I could be at five different clubs and I am dancing. Drunk, coked out, on adderall, and sniffing poppers. I will eye beautiful men and take them into the restrooms so we can be naked, suck dick and maybe fuck. Later I will sit on a rooftop with a crew of models and we will watch the sunrise while smoking cigarettes and snorting lines. I just hope I don’t overdose.


viii.

This is real.

My father taught me that being black, African and a man means being severe; here, we cut our teeth across heartstrings and sever our connections to emotions to stare survival into submission.

But look twenty-two years into the future and I am crying on the subway en route to meeting friends. The Orlando shooting reminds me of the taste of bad news on my newsfeed. Shook me lucid and breathed nightmares into my eyes. There they go, dripping down my cheek—salt mingling with the smell of tequila and kissing men in Lower East Side restrooms. 

A wonderful drink for late morning misery. A wonderful drink for waking up and pounding forgettings from the recesses of skulls.

The people who were holding on to the same pole as me let go and dispersed to opposite ends of the train when they sensed emotion building behind my eyelids. I get it, the wind should have blown away the dusty remains of my tear ducts a long time ago. I get it, masculinity should have desiccated feeling out of my blood and turned my body to salt and stone. I get it, my heartstrings are healing and some cluck doctor told you that being a man is a chronic illness so you can’t believe the miracle happening in front of you. I get it, seeing a man cry in public is shocking business. 

But I don't think I was that messy that I deserved to be abandoned without ceremony.

I look back at the men I’ve slept with. They’re taken aback when I say I prefer being bottom so I always add on the vers tag to my dating profiles to assure them I am capable of domination. Most of the times I'm met with stares on the street because people don't know where to place me on the spectrum—on the periphery of gay and straight, local and international. Living in the liminality of passing and non-passing. Too ambiguous for comfort, but I guess some people think that’s glamorous too.

On the train, this older man continually glanced at my black nails and bleached hair but tried his hardest to avoid my eyes. Even though he's a stranger, he reminds me of hiding to fake innocence and a father who didn't come to my graduation because disappointment can sometimes smother love.

My stop arrives, I gather myself from the pole. As I leave the train, I know there is nothing worse than the numbing because the shock of waking up could kill you. How mortal it feels to remember that I am a target for pain because I accept truth into my bones.


ix.

Partake in the distance. You are dripping low, slipping and slooping down to asphalt. Wheels grinding motion into steel wanderlust.

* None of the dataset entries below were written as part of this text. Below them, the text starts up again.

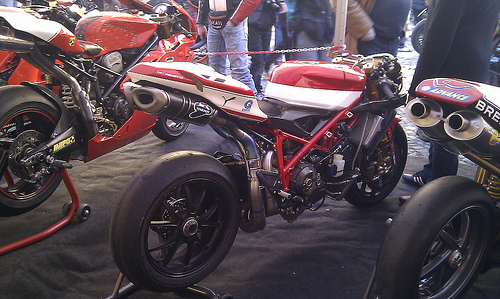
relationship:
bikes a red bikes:
[110, 49, 412, 294] [110, 49, 412, 294]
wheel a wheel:
[105, 145, 245, 297] [105, 145, 245, 297]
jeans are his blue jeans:
[205, 16, 257, 96] [200, 7, 265, 97]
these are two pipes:
[412, 97, 452, 162] [399, 96, 499, 162]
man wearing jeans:
[194, 0, 260, 96] [203, 7, 266, 86]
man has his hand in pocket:
[186, 2, 275, 117] [213, 50, 243, 90]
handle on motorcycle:
[38, 50, 98, 112] [37, 101, 385, 292]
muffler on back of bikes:
[405, 98, 484, 148] [110, 49, 412, 294]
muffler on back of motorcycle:
[405, 98, 484, 148] [370, 62, 498, 294]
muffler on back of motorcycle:
[405, 98, 484, 148] [1, 6, 200, 215]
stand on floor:
[50, 158, 98, 226] [0, 24, 498, 296]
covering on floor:
[0, 154, 500, 296] [0, 24, 498, 296]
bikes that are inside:
[110, 49, 412, 294] [2, 49, 481, 281]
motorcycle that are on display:
[370, 62, 498, 294] [15, 51, 397, 291]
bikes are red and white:
[110, 49, 412, 294] [6, 54, 471, 176]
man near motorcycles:
[194, 0, 260, 96] [5, 27, 465, 291]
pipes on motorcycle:
[390, 91, 499, 161] [370, 62, 498, 294]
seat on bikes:
[252, 95, 287, 117] [110, 49, 412, 294]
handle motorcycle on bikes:
[364, 80, 399, 107] [110, 49, 412, 294]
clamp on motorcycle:
[1, 132, 93, 253] [1, 6, 200, 215]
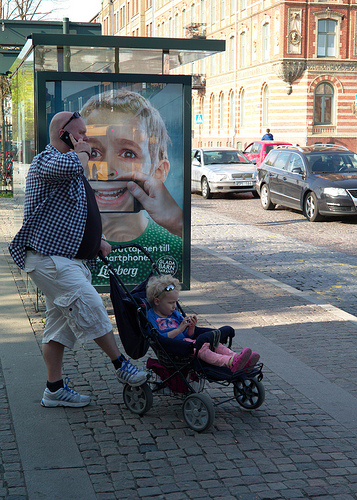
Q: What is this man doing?
A: Pushing a baby.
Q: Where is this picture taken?
A: A street.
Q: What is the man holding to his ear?
A: A phone.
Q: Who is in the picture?
A: A man and a baby.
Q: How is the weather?
A: Sunny.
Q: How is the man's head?
A: Bald.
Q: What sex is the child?
A: A girl.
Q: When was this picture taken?
A: Daytime.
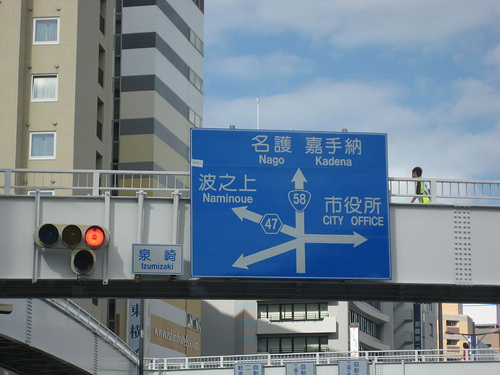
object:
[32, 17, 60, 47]
window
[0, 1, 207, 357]
building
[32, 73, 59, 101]
window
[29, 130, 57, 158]
window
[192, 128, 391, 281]
street sign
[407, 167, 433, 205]
man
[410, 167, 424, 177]
head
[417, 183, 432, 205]
jacket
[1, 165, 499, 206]
rail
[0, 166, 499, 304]
bridge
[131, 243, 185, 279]
street sign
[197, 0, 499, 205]
cloud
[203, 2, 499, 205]
sky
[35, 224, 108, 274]
traffic light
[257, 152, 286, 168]
letters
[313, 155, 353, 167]
letters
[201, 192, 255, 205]
letters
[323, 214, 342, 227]
letters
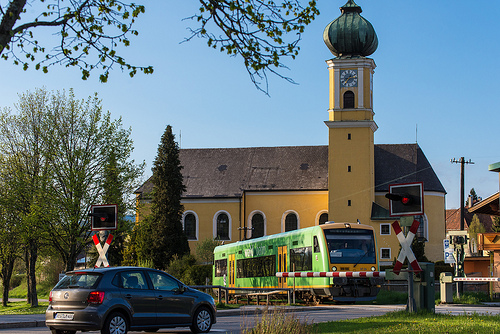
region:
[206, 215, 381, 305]
Green and yellow passenger rail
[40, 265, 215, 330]
Gray hatchback car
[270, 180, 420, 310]
Lowered railroad gate arm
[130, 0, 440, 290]
Yellow building with clock tower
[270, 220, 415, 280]
Red and white striped gate arm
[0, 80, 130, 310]
Green trees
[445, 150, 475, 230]
Electrical power pole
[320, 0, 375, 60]
Green dome over clock tower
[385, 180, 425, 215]
Red stop light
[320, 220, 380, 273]
Front window of passenger rail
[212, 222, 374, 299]
Green train coming from afar.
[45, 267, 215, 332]
Gray car waiting for the green light.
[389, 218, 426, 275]
Stop sign in front of the car.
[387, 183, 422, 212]
Red light on the left of the car.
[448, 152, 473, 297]
Electric pole near the building.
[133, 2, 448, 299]
Big yellow building that looks like a church.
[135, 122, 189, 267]
Pine tree in front of building.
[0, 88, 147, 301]
Several trees containing lots of leaves.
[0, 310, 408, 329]
Alley that leads on the other side of the street.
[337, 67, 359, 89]
Clock on top of the building.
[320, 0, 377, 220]
the clock tower has an onion shaped dome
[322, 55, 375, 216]
the clock tower is yellow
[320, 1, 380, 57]
the onion shaped dome is green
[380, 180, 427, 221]
a traffic signal light is red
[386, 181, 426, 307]
a train crossing signal is under the traffic signal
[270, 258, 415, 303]
the gate is down for a passing train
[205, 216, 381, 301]
the train is green and yellow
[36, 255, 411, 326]
a car is stopped at the gate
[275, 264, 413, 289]
the gate is red and white stripes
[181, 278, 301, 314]
a wooden fence along the road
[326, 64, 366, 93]
Black and white clock face.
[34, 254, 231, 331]
Car on a road.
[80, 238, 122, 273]
Rail road crossing sign.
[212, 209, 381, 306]
Yellow rail way train.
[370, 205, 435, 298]
Black and white railroad sign.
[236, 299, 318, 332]
Tall patch of grass.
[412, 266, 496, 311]
Railroad blocking arm that is down.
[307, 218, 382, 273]
Front window of a train.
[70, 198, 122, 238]
Light for a rail road stop.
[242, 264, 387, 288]
Black and white rail way guard.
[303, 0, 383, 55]
a large finial on a church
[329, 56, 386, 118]
a clock tower on a church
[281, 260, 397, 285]
a bollard in front of a car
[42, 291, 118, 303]
red tail lights on the back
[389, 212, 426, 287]
a red and white traffic crossing sign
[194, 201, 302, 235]
windows in a church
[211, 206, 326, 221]
arches at the top of the windows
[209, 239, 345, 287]
a green and yellow train crossing the tracks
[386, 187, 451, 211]
a traffic light signalling on red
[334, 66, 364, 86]
a large clock over the church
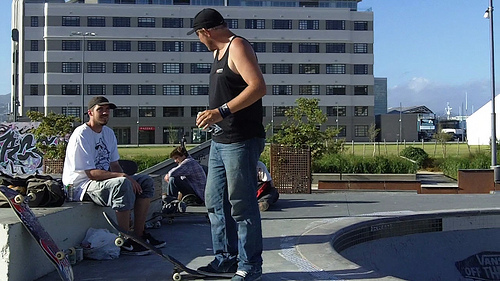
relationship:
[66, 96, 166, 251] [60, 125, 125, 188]
man wearing shirt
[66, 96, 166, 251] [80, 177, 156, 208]
man wearing shorts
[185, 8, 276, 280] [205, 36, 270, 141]
man wearing shirt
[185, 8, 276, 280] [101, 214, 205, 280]
man on top of skateboard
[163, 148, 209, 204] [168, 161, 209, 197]
man with shirt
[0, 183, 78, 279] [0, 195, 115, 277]
skateboard leaning on concrete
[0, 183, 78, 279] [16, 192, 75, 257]
skateboard with wheels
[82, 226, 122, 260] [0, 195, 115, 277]
bag against concrete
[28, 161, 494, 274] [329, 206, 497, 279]
concrete around park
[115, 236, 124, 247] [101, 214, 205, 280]
wheel on bottom of skateboard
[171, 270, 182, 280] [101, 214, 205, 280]
wheel on bottom of skateboard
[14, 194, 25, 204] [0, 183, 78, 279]
wheel on bottom of skateboard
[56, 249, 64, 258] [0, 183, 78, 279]
wheel on bottom of skateboard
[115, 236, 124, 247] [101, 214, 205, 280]
wheel of skateboard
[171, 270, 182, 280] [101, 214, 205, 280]
wheel of skateboard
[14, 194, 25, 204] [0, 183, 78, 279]
wheel of skateboard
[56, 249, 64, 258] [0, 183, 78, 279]
wheel of skateboard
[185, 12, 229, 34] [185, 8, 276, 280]
hat on head of man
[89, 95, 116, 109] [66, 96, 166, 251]
hat on head of man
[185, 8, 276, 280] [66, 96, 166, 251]
man looing at man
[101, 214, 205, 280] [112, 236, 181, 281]
skateboard with wheels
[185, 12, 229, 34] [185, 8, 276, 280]
hat on top of man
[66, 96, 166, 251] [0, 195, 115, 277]
man sitting on concrete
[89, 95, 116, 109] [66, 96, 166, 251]
hat on top of man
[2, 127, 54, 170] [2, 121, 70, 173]
graffiti on side of wall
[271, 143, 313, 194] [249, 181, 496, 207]
cage on top of sidewalk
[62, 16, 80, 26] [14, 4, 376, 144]
window on front of building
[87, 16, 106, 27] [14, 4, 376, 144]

Be the window shield, feel the specks of rain split you as you speed on a cloudy bridge in Baltimore. Split, splat—feel how the water bounces into smithereens and end up halfway between infinity and being born. Beauty, boredom, basic, nothing. Just blank, black canvas covering up the white of everything, the white of New York, the white noise, the imprisoned space. Maybe on to Austin and free space and buildings that aren’t more than three stories tall except in downtown. Except how could you forget the white, the white—dripping low, slipping and slooping all down on you? Remember the taste of the world, the genesis of experience, the need to go, wheels grinding motion into steel wanderlust.


x.

A sliver of moon winking closed at dusk. Silver eyelashes curling down a cityscape of glimmering lights, waving in-between existence out distant windows; a mirage of heavenly bodies earthbound within steel and concrete. A wail, celestial, ephemeral and unearthly, hums along with the radiators on top of the roof. Open event horizon and let her through. Let the lights blink and scatter throughout the universe.